Lately, the concept of storytelling has been on my mind. I recognized recently that my teaching style is storytelling and so is my writing style. When I look at educational data, I look for the story it tells. When I’m getting to know someone, I listen closely to their backstory because our stories define so many things about us.
There’s so much power in a good story. It’s how we connect with other people, through our stories. It’s why certain books and movies are deemed “classics” or “culturally significant”. It’s why we go back to them again and again even though we know what’s going to happen in the end.
When I was an English teacher, I loved seeing which tales and characters and conflicts resonated with my students, and I enjoyed hearing their explanations for why certain stories resonated, or why they didn’t. My last few years as a classroom teacher, I made it a goal to find a written work (poem, short story, novel, article, I didn’t care which) that ALL of my students could relate to, that resonated with EACH one of them in a powerful and meaningful way. I dug deep into classical and modern literature and nonfiction; I grabbed authors I’d never heard of and texts I’d never taught before, but I never did find a work that spoke to all of my students, a story that all of them were compelled to follow through to the end.
One day it occurred to me that this was a teaching goal I would never achieve.
But now, seven years removed from that teaching goal, I truly believe that there is one work, one beautifully, magnificently, perfectly composed story that speaks to the heart and experience of EACH and EVERY person:
The Bible.
God’s story.
Because all of history is HIS STORY.
Divinely inspired, the Bible is the perfect composition of relatable people and everyday conflicts that walk us from the beginning of time through to the end of time as we know it on earth and on into eternity. All of history, the story of every person who’s ever lived, is too large for any of us to read in a lifetime, so God, the perfect author, inspired the inclusion of only those stories that lead us directly to His love, through the greatest story of all time, the creation of a people to love Him and the redemption and eternal salvation of those people through His great love for them.

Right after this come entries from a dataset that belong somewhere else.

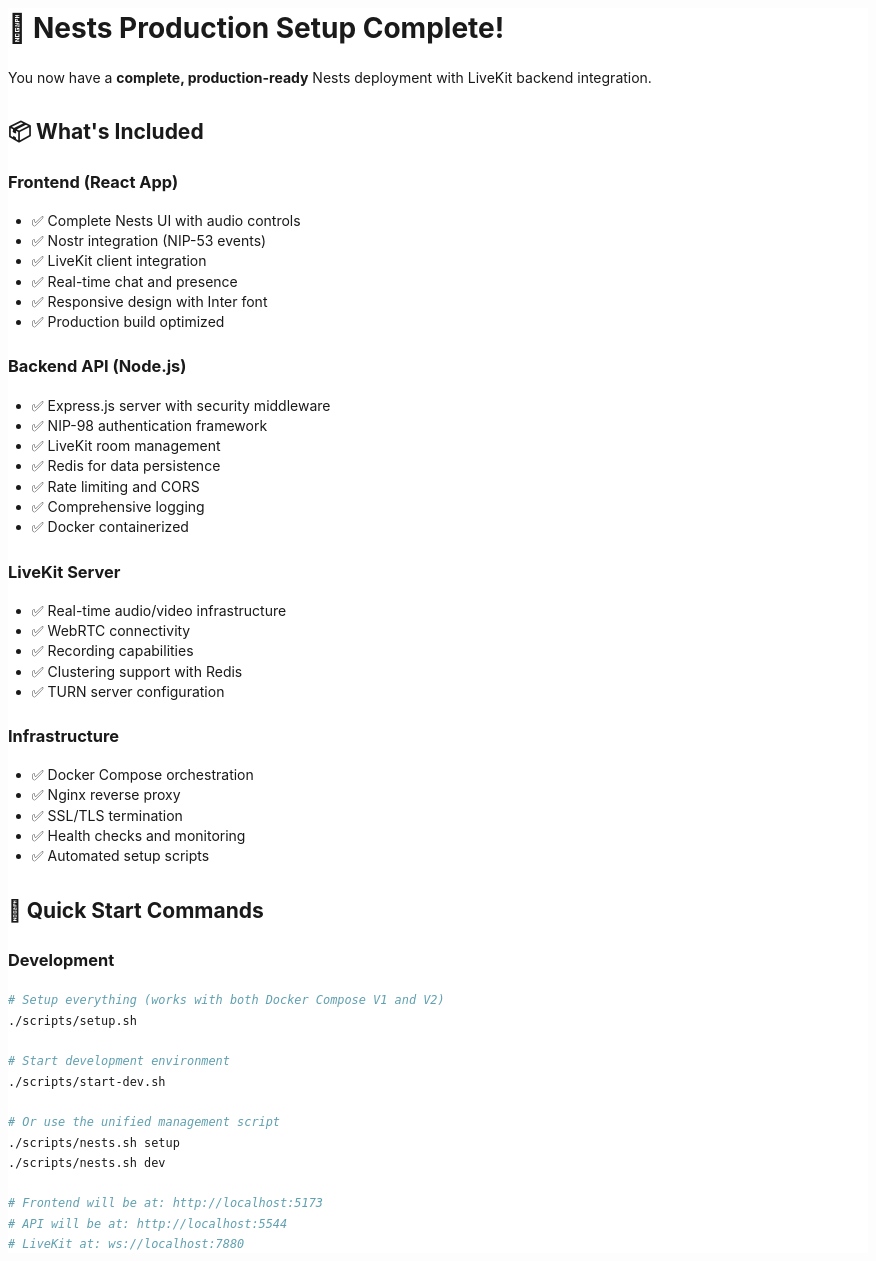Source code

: # 🎉 Nests Production Setup Complete!

You now have a **complete, production-ready** Nests deployment with LiveKit backend integration.

## 📦 **What's Included**

### **Frontend (React App)**
- ✅ Complete Nests UI with audio controls
- ✅ Nostr integration (NIP-53 events)
- ✅ LiveKit client integration
- ✅ Real-time chat and presence
- ✅ Responsive design with Inter font
- ✅ Production build optimized

### **Backend API (Node.js)**
- ✅ Express.js server with security middleware
- ✅ NIP-98 authentication framework
- ✅ LiveKit room management
- ✅ Redis for data persistence
- ✅ Rate limiting and CORS
- ✅ Comprehensive logging
- ✅ Docker containerized

### **LiveKit Server**
- ✅ Real-time audio/video infrastructure
- ✅ WebRTC connectivity
- ✅ Recording capabilities
- ✅ Clustering support with Redis
- ✅ TURN server configuration

### **Infrastructure**
- ✅ Docker Compose orchestration
- ✅ Nginx reverse proxy
- ✅ SSL/TLS termination
- ✅ Health checks and monitoring
- ✅ Automated setup scripts

## 🚀 **Quick Start Commands**

### **Development**
```bash
# Setup everything (works with both Docker Compose V1 and V2)
./scripts/setup.sh

# Start development environment
./scripts/start-dev.sh

# Or use the unified management script
./scripts/nests.sh setup
./scripts/nests.sh dev

# Frontend will be at: http://localhost:5173
# API will be at: http://localhost:5544
# LiveKit at: ws://localhost:7880
```
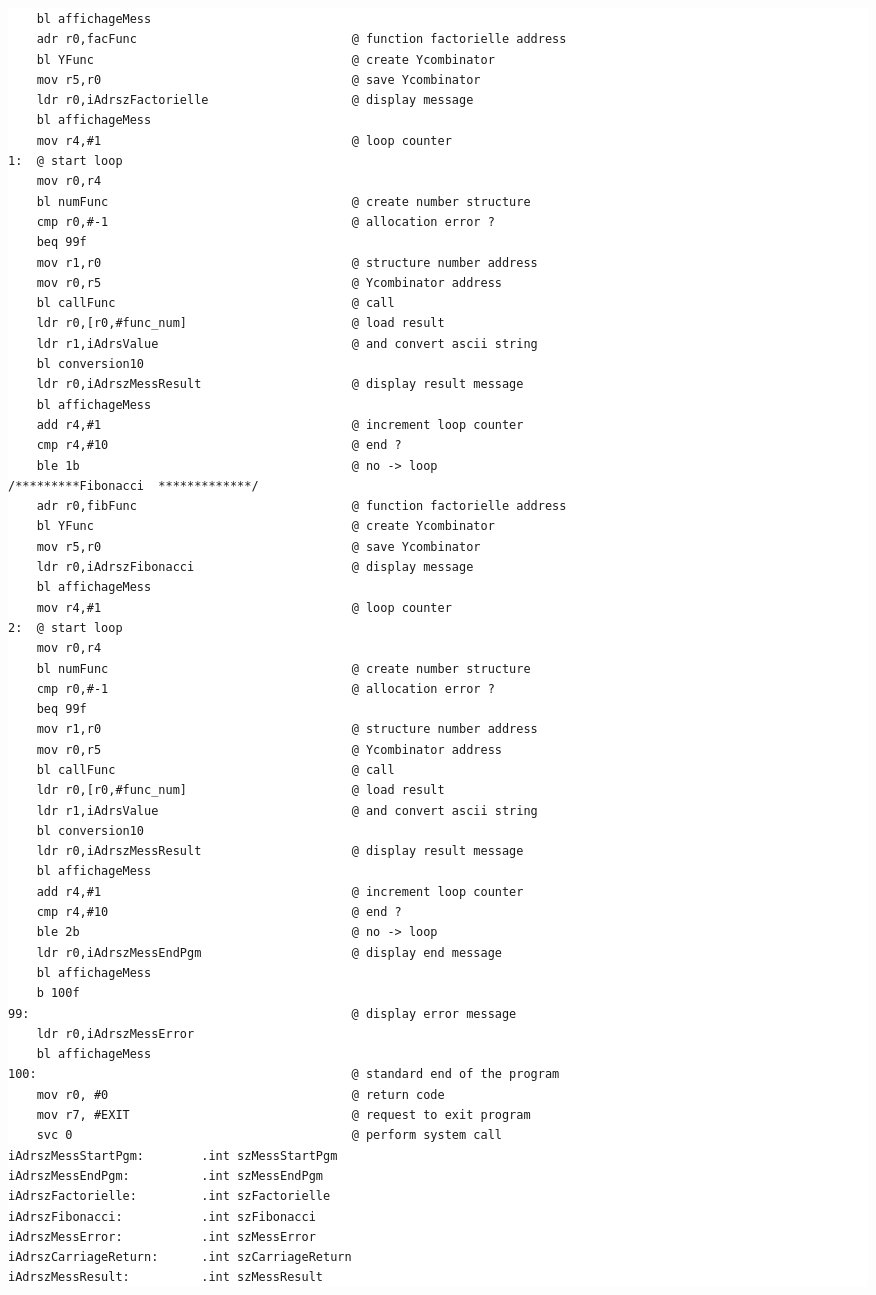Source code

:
 ```ARM Assembly
    bl affichageMess
    adr r0,facFunc                              @ function factorielle address
    bl YFunc                                    @ create Ycombinator
    mov r5,r0                                   @ save Ycombinator
    ldr r0,iAdrszFactorielle                    @ display message
    bl affichageMess
    mov r4,#1                                   @ loop counter
1:  @ start loop
    mov r0,r4
    bl numFunc                                  @ create number structure
    cmp r0,#-1                                  @ allocation error ?
    beq 99f
    mov r1,r0                                   @ structure number address
    mov r0,r5                                   @ Ycombinator address
    bl callFunc                                 @ call
    ldr r0,[r0,#func_num]                       @ load result
    ldr r1,iAdrsValue                           @ and convert ascii string
    bl conversion10
    ldr r0,iAdrszMessResult                     @ display result message
    bl affichageMess
    add r4,#1                                   @ increment loop counter
    cmp r4,#10                                  @ end ?
    ble 1b                                      @ no -> loop
/*********Fibonacci  *************/
    adr r0,fibFunc                              @ function factorielle address
    bl YFunc                                    @ create Ycombinator
    mov r5,r0                                   @ save Ycombinator
    ldr r0,iAdrszFibonacci                      @ display message
    bl affichageMess
    mov r4,#1                                   @ loop counter
2:  @ start loop
    mov r0,r4
    bl numFunc                                  @ create number structure
    cmp r0,#-1                                  @ allocation error ?
    beq 99f
    mov r1,r0                                   @ structure number address
    mov r0,r5                                   @ Ycombinator address
    bl callFunc                                 @ call
    ldr r0,[r0,#func_num]                       @ load result
    ldr r1,iAdrsValue                           @ and convert ascii string
    bl conversion10
    ldr r0,iAdrszMessResult                     @ display result message
    bl affichageMess
    add r4,#1                                   @ increment loop counter
    cmp r4,#10                                  @ end ?
    ble 2b                                      @ no -> loop
    ldr r0,iAdrszMessEndPgm                     @ display end message
    bl affichageMess
    b 100f
99:                                             @ display error message
    ldr r0,iAdrszMessError
    bl affichageMess
100:                                            @ standard end of the program
    mov r0, #0                                  @ return code
    mov r7, #EXIT                               @ request to exit program
    svc 0                                       @ perform system call
iAdrszMessStartPgm:        .int szMessStartPgm
iAdrszMessEndPgm:          .int szMessEndPgm
iAdrszFactorielle:         .int szFactorielle
iAdrszFibonacci:           .int szFibonacci
iAdrszMessError:           .int szMessError
iAdrszCarriageReturn:      .int szCarriageReturn
iAdrszMessResult:          .int szMessResult
```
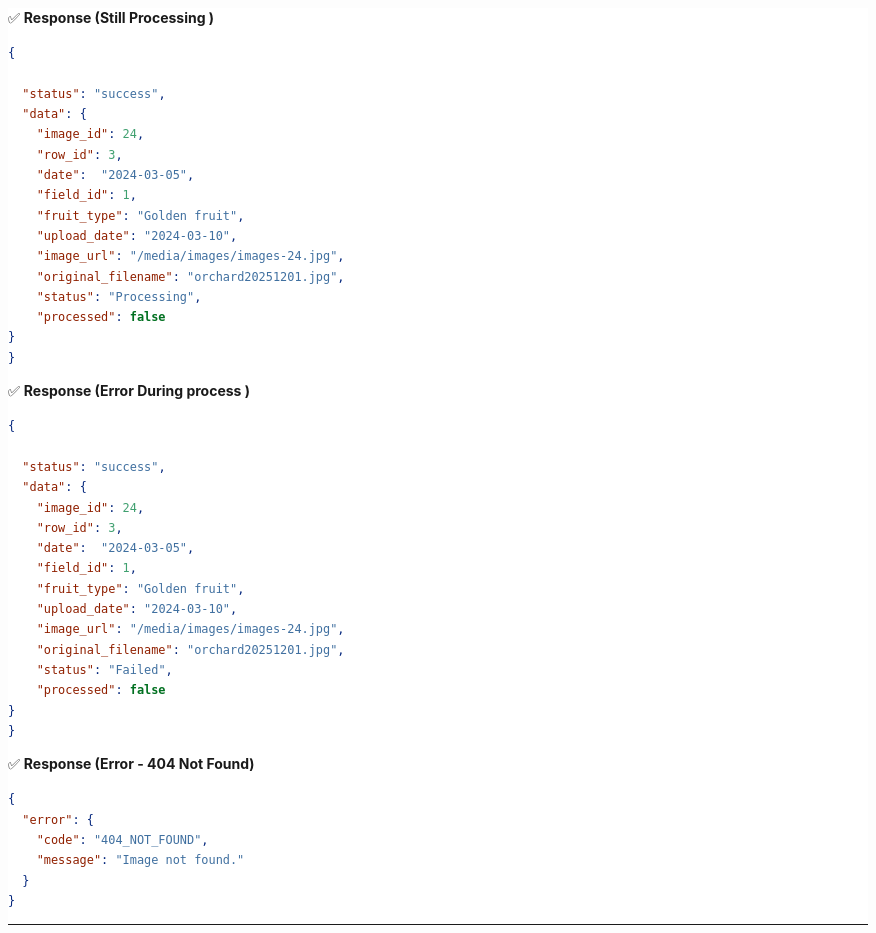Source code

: 

✅ **Response (Still Processing )**
```json
{

  "status": "success",
  "data": {
    "image_id": 24,
    "row_id": 3,
    "date":  "2024-03-05",    
    "field_id": 1,
    "fruit_type": "Golden fruit",
    "upload_date": "2024-03-10",
    "image_url": "/media/images/images-24.jpg",
    "original_filename": "orchard20251201.jpg",
    "status": "Processing",
    "processed": false
}
}
```

✅ **Response (Error During process )**
```json
{

  "status": "success",
  "data": {
    "image_id": 24,
    "row_id": 3,
    "date":  "2024-03-05",    
    "field_id": 1,
    "fruit_type": "Golden fruit",
    "upload_date": "2024-03-10",
    "image_url": "/media/images/images-24.jpg",
    "original_filename": "orchard20251201.jpg",
    "status": "Failed",
    "processed": false
}
}
```


✅ **Response (Error - 404 Not Found)**
```json
{
  "error": {
    "code": "404_NOT_FOUND",
    "message": "Image not found."
  }
}
```

---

As a teacher of the Bible, I see the reaction that different people have to different parts of the Bible. I hear specific Bible figures come up frequently in conversation with certain people, like they gravitate toward those individuals. You’ve likely noticed that many of my personal references land with Moses and Gideon, two guys who felt seriously underqualified to step into God’s assignment for them and doubted and delayed from time to time. I also return quite often to Paul’s letters to the churches because Paul is so real about sharing his struggle between his flesh and his faith, and I wholeheartedly believe in being real. There is no poker face on this gal, and I’m thankful for Holy Spirit’s hand over my mouth because I have very little filter on my own. Transparent people are my people.
I’m betting you have stories from the Bible that resonate with you too, that you go back to again and again, that feature people whose lives feel like your life, like they’d understand where or who you’ve been or where or who you’d like to be in the present or the future.
And I’m betting that some of your go-to Bible people or stories aren’t the same as mine, but the fact remains that there is something for EACH person in God’s perfect story.
More importantly, there is something for ALL people in His redemption story. From Genesis to Revelation, God has unfolded His perfect plan to bring us into eternal harmony with Him.
And He wrote that perfect plan not as a 5 step manual for living or a complex diagram to follow but as a story because storytelling is engrained in who we are; whether written or spoken or acted out, we all love a good story, and friend, there is no story better story than His story. I have a theory for why we love stories too: I believe that God loves storytelling.
Why else would He have given us the path to redemption in story form? Why else did He encourage the saints of old to tell the stories of His faithfulness to future generations? Why else did Jesus teach through parables?
And most of all, why else does God want to be a part of our stories? Why else does He include us in His redemption story?
Because dear heart, He most certainly does want to be a part of your story, and He absolutely wants you to take part in His redemption story.
It’s all there in the Bible. Some people may see it as just history, but I know it’s His perfect Story, and I praise God for the gift of storytelling and the power it has on our lives, the power of life and death!